As Huxley witnessed the rapid advance of science and technology, the concept of Utopia became a less impossible abstraction for him: Utopia may not be realized with man as he is but science can change that. The Frankfurt School, which Marcuse was a part of, developed critical theory by reconstructing Marxist method and logic in order to make it relevant to modern capitalism. According to them, Modern capitalism has developed coping mechanisms that effectively allowed it to forestall the socialist revolution. Critical theory asserts that technology is one of these mechanisms because it is used as a tool for social control. In Huxley’s world, the future is scientific in every sense and works as a description of a society run by scientists, blind to any values that cannot be proved by laboratory experiment, would produce; satirizes the positivists who rejected religion, ethics, and aesthetics. For example is Bokanovsky’s Process, by which just one ovary can yield sixteen thousand people, constitutes a new society of man; Neo-Pavlovian infant-conditioning methods help condition khaki clad Delta babies to abhor flowers and books associating them with unpleasant shocks; a process of sleep-teaching ingrains infants with things like elementary class-consciousness or the encouragement of erotic play; each individual is conditioned to do and like the same task repeatedly thus, they are one-sided from birth; Religion is scientized: Solidarity Services, Christian Cross becomes T after the Model T Ford, the office of Archbishop of Canterbury dwindles to Arch-Community-Songster, and a conventional expression is “Our Ford,” an automobile manufacturer. Frankfurt School thinkers are afraid of this. Their critical theory argues that domination is the psychological subordination of the masses by science’s usurpation of everything. They are afraid of that positivism is capitalism’s new form of domination because it argues that only scientific, empirical knowledge reflects reality. This makes the individual uncritically experience the world as necessary and rational.
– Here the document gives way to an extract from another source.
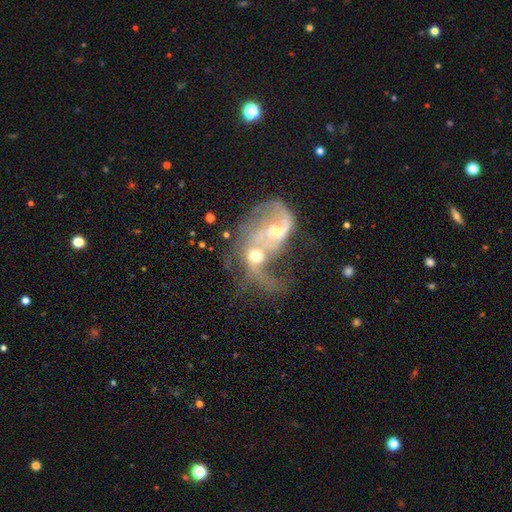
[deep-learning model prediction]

In my point of view, and here is where I make the major sign, positivism’s obsession with facts is a symptom of a one-dimensional society as per my reading of Brave New World through my own schema and One Dimensional Man. To me, hegemony of the economy is reaffirmed by a mode of positivist common sense which teaches us that in order to be a good citizen and human being, we must first accept the facts. We are just like the fact-ridden citizens of BNW when we do not question these facts and in order to overcome this domination, one must first critique positivism.